提示文:
_____

ア 被控訴人Y3は,平成22年10月1日,本件手紙を被控訴人学園にFAXで送信した。

イ 被控訴人Y2は,同日の臨時理事会において,29枚の文書が同年8月18日にa高校本校校舎2階の第一職員室のC教諭(以下「C教諭」という。)のレターボックスで発見されたとし,本件手紙が被控訴人Y3の自宅郵便受けに投函されたとして,これを「個人情報の漏洩」の問題として取り上げた(証拠<省略>)。同臨時理事会においては,29枚の文書の内容及び本件手紙の差出人名(控訴人X1となっている。)に照らして,29枚の文書及び本件手紙の作成に係る控訴人X1の関与を疑う者が出席理事の多数を占め,控訴人X1の言い分を聞くべく,「個人情報漏洩事案特別委員会」(以下「特別委員会」という。)を設置することが決定された(証拠<省略>)。

(5)  本件解雇及び本件解任に至る経緯

ア 被控訴人学園は,平成22年10月5日,控訴人X1に対し,同日付けの「個人情報の外部漏洩に関する調査特別委員会の設置について(通知)」と題する書面を交付し,同月8日に開かれる特別委員会への出席を要請した(証拠<省略>)。

イ 控訴人X1は,同日に開かれた特別委員会に出席したものの,特別委員会の委員からなされた本件手紙及び29枚の文書の作成に関する質問に対し,ほとんど回答しようとはしなかった(証拠<省略>)。

ウ 被控訴人学園は,同月12日に開かれた臨時理事会において,控訴人X1を諭旨免職とすることを決議した(証拠<省略>)。

また,同臨時理事会では,本件手紙の中に控訴人X2の関与を疑わせる記載があること及び29枚の文書の中には控訴人X2作成の文書が含まれていることから,控訴人X2が本件手紙の作成及び29枚の文書の作成に関与していると推測できることを理由に,同月14日の特別委員会で控訴人X2の言い分を聞くことを決定した(証拠<省略>)。

_____

データ行:
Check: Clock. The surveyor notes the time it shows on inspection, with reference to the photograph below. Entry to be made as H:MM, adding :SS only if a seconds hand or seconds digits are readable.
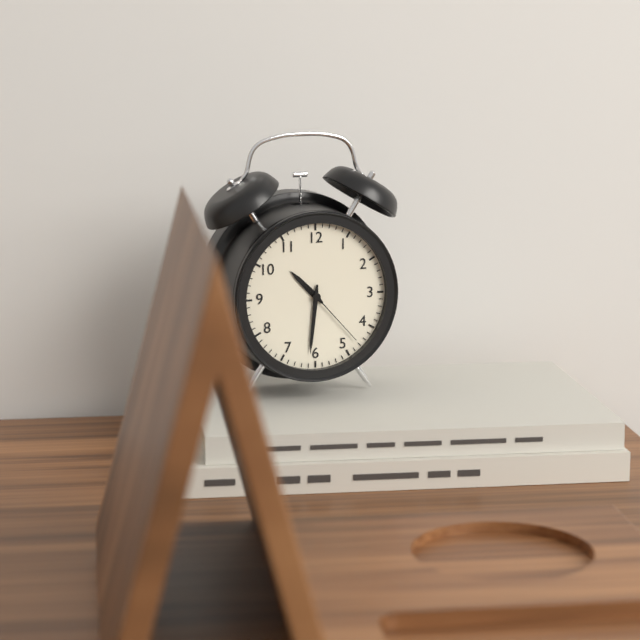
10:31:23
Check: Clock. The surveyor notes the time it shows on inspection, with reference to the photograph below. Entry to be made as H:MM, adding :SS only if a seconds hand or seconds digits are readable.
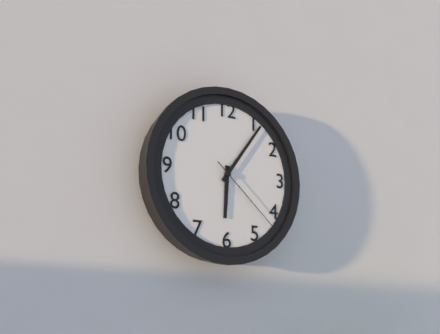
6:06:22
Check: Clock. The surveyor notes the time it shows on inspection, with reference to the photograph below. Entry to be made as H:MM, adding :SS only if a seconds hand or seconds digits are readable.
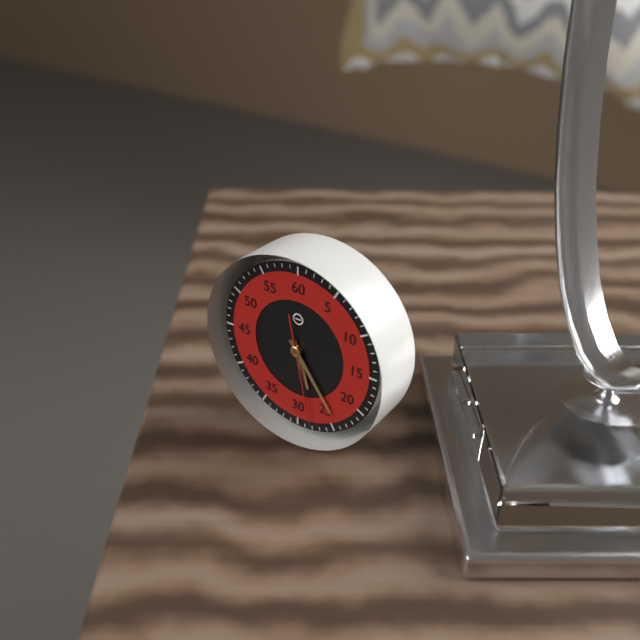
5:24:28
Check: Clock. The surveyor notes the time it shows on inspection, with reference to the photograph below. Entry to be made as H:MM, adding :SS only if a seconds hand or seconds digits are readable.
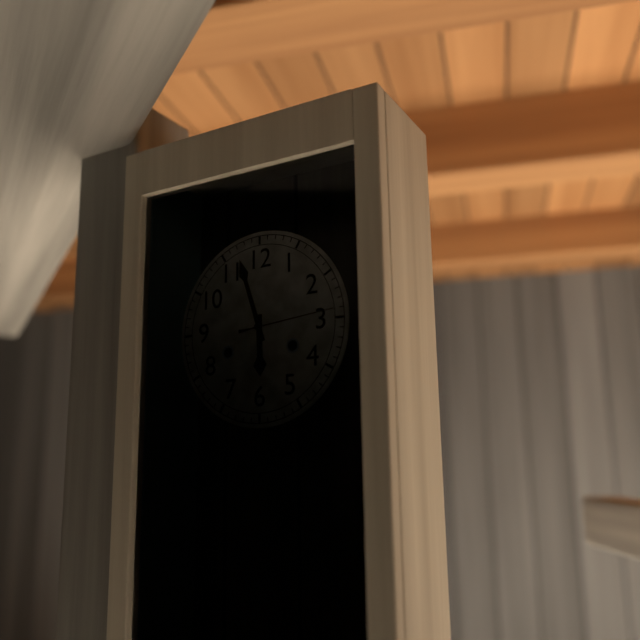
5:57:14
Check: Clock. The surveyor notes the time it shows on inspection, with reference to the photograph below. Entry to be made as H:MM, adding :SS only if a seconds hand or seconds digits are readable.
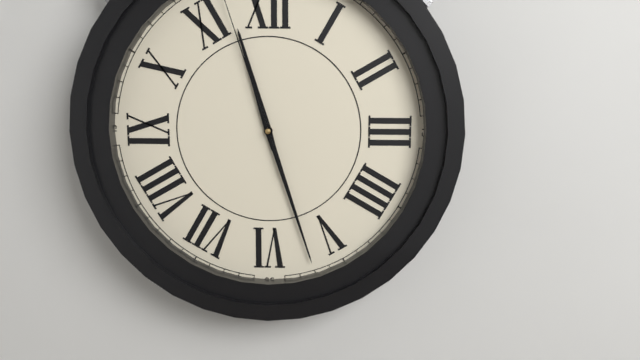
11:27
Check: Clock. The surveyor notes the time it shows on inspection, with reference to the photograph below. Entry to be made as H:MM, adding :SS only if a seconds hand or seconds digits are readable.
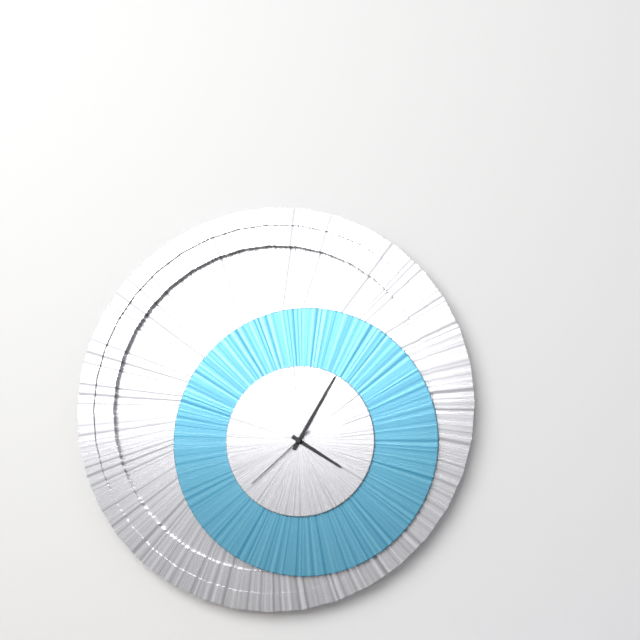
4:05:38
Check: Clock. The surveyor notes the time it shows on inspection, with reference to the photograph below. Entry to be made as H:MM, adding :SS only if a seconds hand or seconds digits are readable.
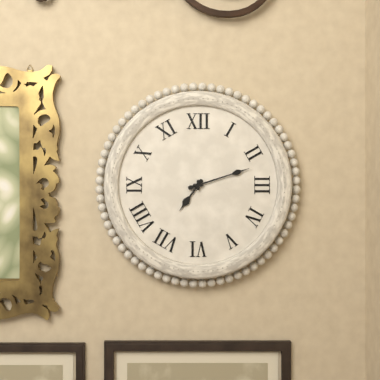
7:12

_____

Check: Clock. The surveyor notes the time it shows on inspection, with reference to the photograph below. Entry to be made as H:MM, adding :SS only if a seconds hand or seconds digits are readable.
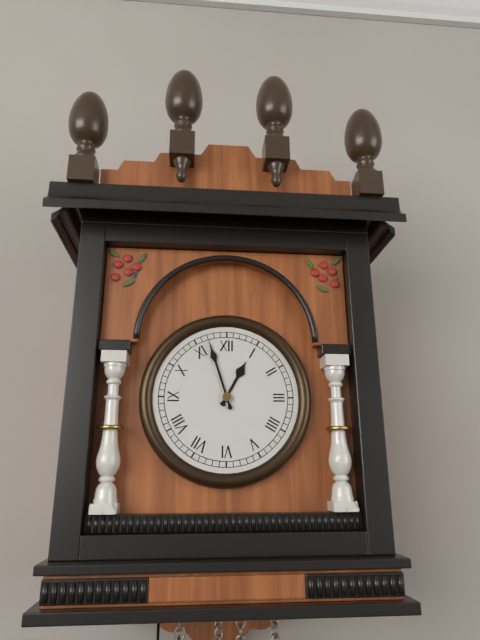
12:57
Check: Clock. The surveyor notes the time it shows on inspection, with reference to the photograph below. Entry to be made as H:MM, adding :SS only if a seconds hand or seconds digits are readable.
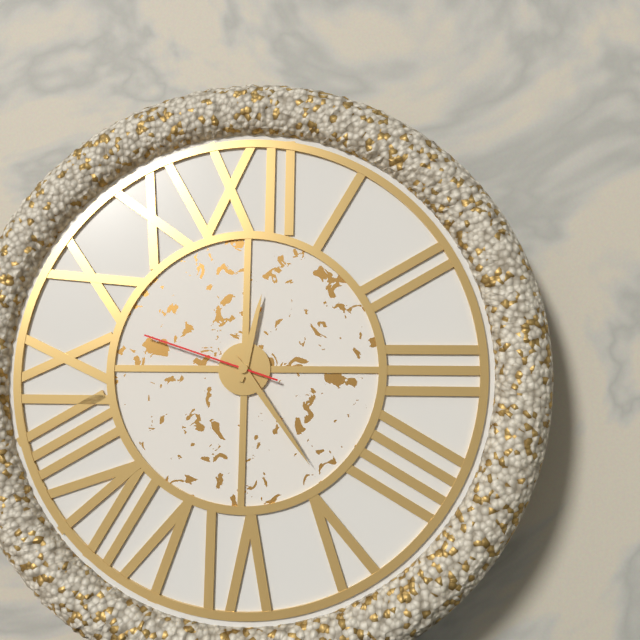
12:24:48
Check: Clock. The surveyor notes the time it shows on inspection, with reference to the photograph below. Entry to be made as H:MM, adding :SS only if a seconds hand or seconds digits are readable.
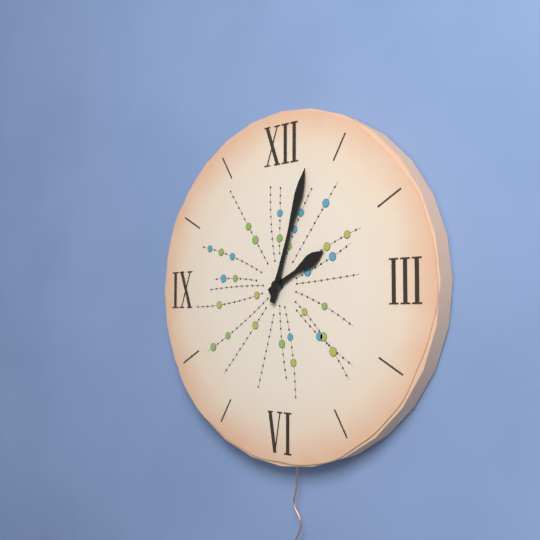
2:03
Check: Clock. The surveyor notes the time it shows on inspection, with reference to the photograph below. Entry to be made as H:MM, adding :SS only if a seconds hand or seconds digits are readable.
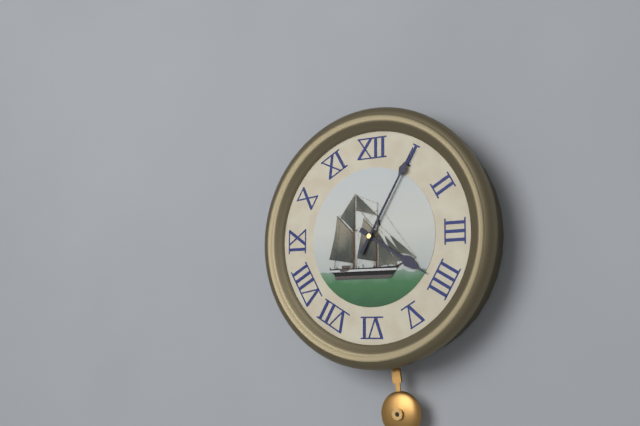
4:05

_____

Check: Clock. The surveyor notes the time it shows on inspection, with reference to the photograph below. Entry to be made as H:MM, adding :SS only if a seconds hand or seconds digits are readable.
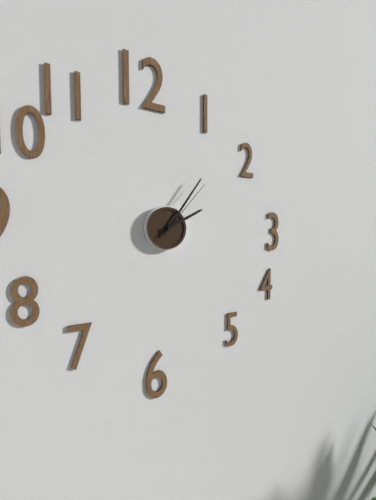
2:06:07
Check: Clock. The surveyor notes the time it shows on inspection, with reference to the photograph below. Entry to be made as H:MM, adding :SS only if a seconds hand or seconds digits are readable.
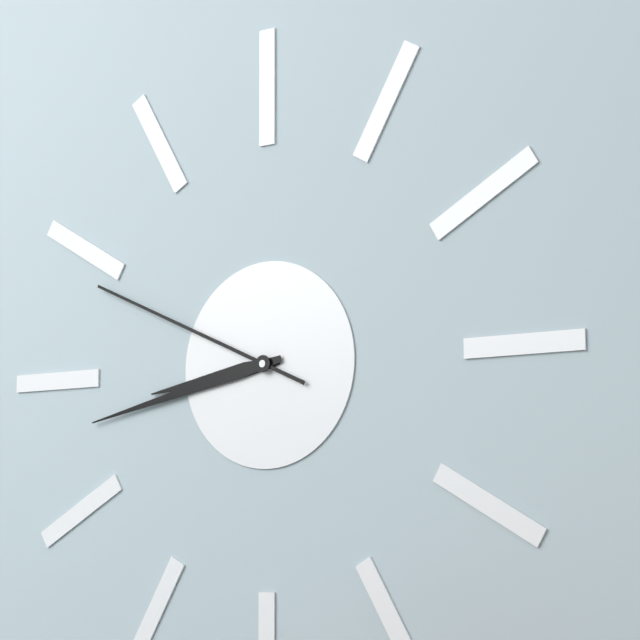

_____

目的 A:
提示文によれば、同月12日の臨時理事会で被控訴人学園が控訴人X1について決議したことは何か。
目的 B:
提示文のうち「イ 被控訴人Y2は,同日の臨時理事会において」で始まる段落を、主な事実を残した箇条書きにまとめよ。
目的 C:
本件解雇と本件解任に至る経緯を述べた提示文を、最後の文の後から書き継げ。

記述解答 A:
控訴人X1を諭旨免職とすること。

記述解答 B:
- 被控訴人Y2は、同日の臨時理事会で29枚の文書と本件手紙を「個人情報の漏洩」の問題として取り上げた。
- 29枚の文書は、同年8月18日にa高校本校校舎2階の第一職員室にあるC教諭のレターボックスで発見されたとされた。
- 本件手紙は、被控訴人Y3の自宅郵便受けに投函されたとされた。
- 文書の内容と本件手紙の差出人名（控訴人X1）から、両者の作成に控訴人X1が関与したと疑う者が出席理事の多数を占めた。
- 控訴人X1の言い分を聞くため、「個人情報漏洩事案特別委員会」の設置が決定された。

記述解答 C:
エ 被控訴人学園は,同月12日,控訴人X2に対して,同日付け「個人情報が記載された漏洩文書に関する聞き取りについて(通知)」と題する書面を交付し,同月14日に開催される特別委員会への出席を要請するとともに,同書面に記載された質問事項に対する回答を依頼した(証拠<省略>)。

オ 被控訴人Y2は,同月13日,控訴人X1に対し,控訴人X1を諭旨免職とする旨及び同月14日までに退職に応じない場合には,懲戒免職とする旨通知した。それに対し,控訴人X1は,当該諭旨免職は承伏できない旨を伝えた(証拠<省略>)。

カ 控訴人X2は,同月14日付けで,被控訴人Y2に対し,前記エの質問事項に対する回答を送付したが,同日に開催された特別委員会を欠席した(証拠<省略>)。

キ 控訴人X1は,同日の夕方までに,被控訴人学園に退職届を提出しなかった。そこで,被控訴人Y2は,同日午後4時過ぎ,控訴人X1に対し,本日中に退職届が提出されなければ,別個に辞令書を交付しなくとも,自動的に懲戒免職となる旨を伝えた。この発言を受けて,控訴人X1は,被控訴人Y2に対し,諭旨免職には到底納得できない旨伝えるとともに,処分理由を具体的に記載した書面を交付するよう求めた。(証拠<省略>)

控訴人X1は,同日中に退職届を提出しなかったことから,同月15日に懲戒免職(本件解雇)となった。

ク 被控訴人学園は,同月15日に開かれた臨時理事会において,控訴人X2を懲戒解任する旨の決議(本件解任)をした(証拠<省略>)。

また,同日に開かれた臨時評議員会でも,本件解任が決議された(証拠<省略>)。

ケ 被控訴人学園は,同月20日,控訴人X1に対し,同日付けの「懲戒処分に関する理由について(通知)」(以下「本件解雇理由書」という。)を,控訴人X2に対し,同日付けの「役員の解任に関することについて(通知)」(以下「本件解任理由書」という。)を交付して,それぞれの処分の理由を明らかにした(証拠<省略>)。

(6)  被控訴人学園の控訴人X1に対する雇用契約終了通知

被控訴人学園は,控訴人X1に対し,平成24年3月27日,原審第3回弁論準備手続期日おいて,控訴人X1との雇用契約は同月31日の経過をもって期間満了により終了する旨通知した。

3  争点及びこれに関する当事者の主張

本件の争点及びこれに関する当事者の主張は,次のとおり補正し,4のとおり当審における控訴人らの主張を付加するほかは,原判決の「事実及び理由」欄の第2の3に記載のとおりであるから,これを引用する。

(1)  原判決16頁23行目末尾に行を改め,次のとおり加える。

「(ア) 認否

a 上記ア(ア)aは否認する。

(a) a高校の校舎改築については,重要問題である借入金の返済方法についての決定は持ち越した上で,校舎は改築する方向で進めるという程度の承認が取られていたにすぎない。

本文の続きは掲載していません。